[About this task]:
Only lines holding "Amazon" are needed; copy each of them from the data below.

Saved data entries:
⁂

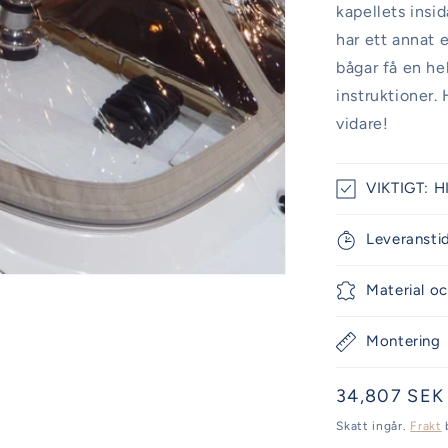
kapellets insi
har ett annat 
bågar få en he
instruktioner. 
vidare!
VIKTIGT: HI
Leveransti
Material oc
Montering
Ordinarie
34,807 SEK
pris
Skatt ingår.
Frakt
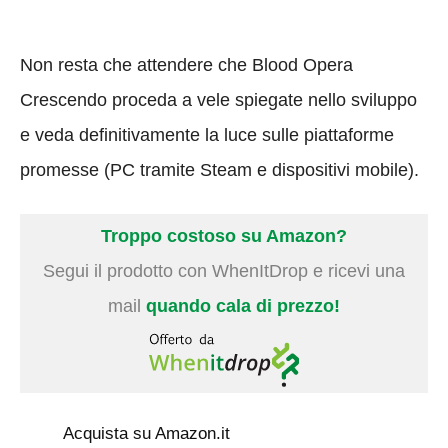
Non resta che attendere che Blood Opera
Crescendo proceda a vele spiegate nello sviluppo
e veda definitivamente la luce sulle piattaforme
promesse (PC tramite Steam e dispositivi mobile).
Troppo costoso su Amazon?
Segui il prodotto con WhenItDrop e ricevi una
mail
quando cala di prezzo!
Acquista su Amazon.it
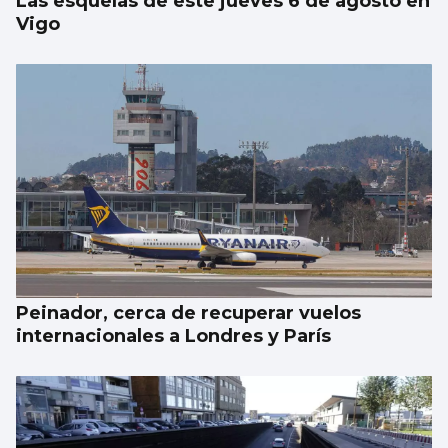
Las esquelas de este jueves 6 de agosto en
Vigo
Peinador, cerca de recuperar vuelos
internacionales a Londres y París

⁂

[Output for this task]:
Troppo costoso su Amazon?
Acquista su Amazon.it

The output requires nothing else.